The Collections Database provides access to information on over 420,000 archaeology and ethnology catalog records, representing some 2 million individual objects documenting world cultures.
The Collections Database includes 97% of the cataloged specimens that are currently in the Ethnology and Archaeology collections. New records are added as specimens are cataloged.
The online records include the fields of information most commonly requested by researchers, including digital images. Over 111,000 digital photographs of objects are currently available, with more added every week. Most ethnology records also include a scanned image of the corresponding catalog card, showing how the object was originally cataloged, and sometimes providing additional information.
The catalog information displayed here was created over the course of 150 years. The data is drawn from many sources, including catalog cards, original accession papers, letters from donors, and staff attributions. Much of the data has not been recently reviewed by specialists to verify its accuracy. Terminology used in the database reflects the time when the materials were cataloged and may be out of date or offensive by contemporary standards.
Culture terms, or ethnonyms, have generally been retained from the original catalog with some standardization in spelling, although they may include terms that are now obsolete or no longer preferred by members of a particular culture, tribe or ethnic group. Individual researchers should consider how the ethnonym usage of a given time correlates with terminology used today.
Object names and descriptions generally derive from the original time of cataloging. They often were based on information provided by the collector.
Index terms have been developed in recent years to facilitate computer searches by simplifying terminology and standardizing spelling. Such terms are based solely on the object name and do not provide more precise information or a typological classification.
Place names are usually derived from information given by the donor or collector. To facilitate database searching, most place names have been updated to reflect current terminology and political boundaries.

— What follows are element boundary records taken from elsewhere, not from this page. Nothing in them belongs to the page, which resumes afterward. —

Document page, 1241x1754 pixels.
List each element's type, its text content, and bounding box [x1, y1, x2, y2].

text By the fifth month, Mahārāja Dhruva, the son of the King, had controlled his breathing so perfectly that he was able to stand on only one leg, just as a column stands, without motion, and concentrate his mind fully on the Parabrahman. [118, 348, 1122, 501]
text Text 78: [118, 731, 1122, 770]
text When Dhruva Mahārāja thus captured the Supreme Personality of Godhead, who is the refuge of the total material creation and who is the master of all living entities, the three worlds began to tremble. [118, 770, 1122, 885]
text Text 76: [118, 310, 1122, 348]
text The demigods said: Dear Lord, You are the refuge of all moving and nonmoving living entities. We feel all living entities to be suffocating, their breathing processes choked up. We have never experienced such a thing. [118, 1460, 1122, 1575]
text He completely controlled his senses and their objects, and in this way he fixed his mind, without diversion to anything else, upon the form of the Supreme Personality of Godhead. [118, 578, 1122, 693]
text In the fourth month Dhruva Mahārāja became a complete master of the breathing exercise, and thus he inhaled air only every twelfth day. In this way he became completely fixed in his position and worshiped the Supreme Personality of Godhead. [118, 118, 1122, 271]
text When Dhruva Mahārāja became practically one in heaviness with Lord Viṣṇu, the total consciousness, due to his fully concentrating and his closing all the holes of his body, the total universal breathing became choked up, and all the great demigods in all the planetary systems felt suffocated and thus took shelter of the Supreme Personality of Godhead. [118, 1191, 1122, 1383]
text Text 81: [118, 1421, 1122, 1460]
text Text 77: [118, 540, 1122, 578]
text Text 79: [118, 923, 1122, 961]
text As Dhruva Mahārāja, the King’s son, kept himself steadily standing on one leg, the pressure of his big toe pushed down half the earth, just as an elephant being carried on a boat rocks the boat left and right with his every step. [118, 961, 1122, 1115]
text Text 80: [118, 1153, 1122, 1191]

To speed up search time in this large database:
Subsets of information and images in this database may be reproduced for non-commercial, educational and personal use only. Students, teachers, and individual users may download, print, photocopy, and distribute these materials for personal or classroom use without prior permission, provided that the files are not altered and the Smithsonian Institution copyright notice is included. Please acknowledge the Department of Anthropology, National Museum of Natural History, Smithsonian Institution, as the source of these materials.
The reproduction of images or text from this database on a Web site or CD-ROM, or for any publication or commercial use, is strictly prohibited without prior written permission. Please refer to our Rights and Reproductions Guidelines for additional information.
Images in this database come from a variety of sources, and most are reference shots not suitable for high quality reproduction or publication. If there are photo negative numbers listed in the catalog record, this indicates that publishable quality images produced by the NMNH Imaging Office are available for ordering.
Additional catalog data, such as accession histories and information about deaccessioned items, may be available in the main collections database. Submit a printout request to receive a downloaded copy of this data.
Archival documents such as accession files, ledger books, and catalog cards and field notes may contain more information. Please consult our Guide to Collection Records for detailed information on what is available and how to access it.